In view of the fact that the coordinate position of the camera of the drone is default and difficult to determine in the simulation environment, the camera coordinate error calibrated by the calibration method may cause a small center deviation. However, the overall navigation algorithm can meet the accuracy requirements of UAV landing. In the future, the UAV camera parameters will be accurately set in the real environment, and then the UAV landing test will be carried out.
5. Conclusions
(1) This paper proposes a UAV landing guidance algorithm, Land-YOLO. The algorithm has three improvements on the original model of YOLOv8n: replacing the standard convolution with GhostConv, improving the CSP structure with Pconv, reconstructing the neck network, and introducing the BiFPN module.
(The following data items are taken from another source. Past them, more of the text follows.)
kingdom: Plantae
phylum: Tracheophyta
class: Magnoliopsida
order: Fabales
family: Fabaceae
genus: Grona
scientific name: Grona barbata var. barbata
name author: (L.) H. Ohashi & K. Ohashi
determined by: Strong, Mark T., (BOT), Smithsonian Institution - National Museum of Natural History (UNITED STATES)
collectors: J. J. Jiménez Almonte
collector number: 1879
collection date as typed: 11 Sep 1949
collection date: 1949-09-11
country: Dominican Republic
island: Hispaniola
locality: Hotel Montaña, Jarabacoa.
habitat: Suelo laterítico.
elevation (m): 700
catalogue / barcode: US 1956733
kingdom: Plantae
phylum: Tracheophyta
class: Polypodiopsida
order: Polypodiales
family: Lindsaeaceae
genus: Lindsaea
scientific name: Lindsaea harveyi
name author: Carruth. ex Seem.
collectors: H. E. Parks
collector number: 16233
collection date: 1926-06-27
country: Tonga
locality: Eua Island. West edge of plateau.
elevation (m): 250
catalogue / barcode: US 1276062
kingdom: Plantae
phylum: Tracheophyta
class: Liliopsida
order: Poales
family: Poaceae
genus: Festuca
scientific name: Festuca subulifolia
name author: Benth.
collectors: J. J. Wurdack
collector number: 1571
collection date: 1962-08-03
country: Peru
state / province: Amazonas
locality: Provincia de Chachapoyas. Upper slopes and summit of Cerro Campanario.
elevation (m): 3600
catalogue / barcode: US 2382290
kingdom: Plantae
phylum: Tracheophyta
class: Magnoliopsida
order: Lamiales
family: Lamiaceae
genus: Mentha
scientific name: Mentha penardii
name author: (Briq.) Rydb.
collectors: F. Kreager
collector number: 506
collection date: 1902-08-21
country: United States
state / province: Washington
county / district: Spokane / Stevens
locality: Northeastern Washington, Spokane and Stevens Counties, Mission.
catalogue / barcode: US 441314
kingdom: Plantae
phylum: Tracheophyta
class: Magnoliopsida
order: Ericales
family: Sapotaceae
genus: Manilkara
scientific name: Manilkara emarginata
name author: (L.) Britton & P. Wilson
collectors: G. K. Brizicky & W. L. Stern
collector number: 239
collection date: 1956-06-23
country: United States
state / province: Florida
(2) In order to evaluate the effectiveness of the improved method, this paper makes a self-made landing-sign data set for the ablation experiment and the comparison experiment. The experimental outcomes indicate that the enhanced algorithm has achieved improvements in both recognition accuracy and reduced computational complexity. Compared with the original YOLO v8 n model, the Land-YOLO algorithm reduces the memory usage and the number of floating-point operations per second by 42.8% and 32.4%, respectively, which is conducive to deployment to the mobile terminal of the drone.
The simulation results show that the Land-YOLO algorithm can successfully guide the UAV to land accurately, which proves that the algorithm has certain reliability and can be used in practical applications.
(3) To evaluate the performance of the algorithm implemented in the UAV terminal, this paper constructs two simulation platforms for UAV flight visualization simulation.
(4) This study mainly verifies the effectiveness of the algorithm through simulation experiments, but in practical applications, actual flight tests are still needed to verify the practicability and reliability of the algorithm. In the future, landing tests of UAV will be carried out in the actual environment, and the algorithm will be further optimized and improved according to the test results.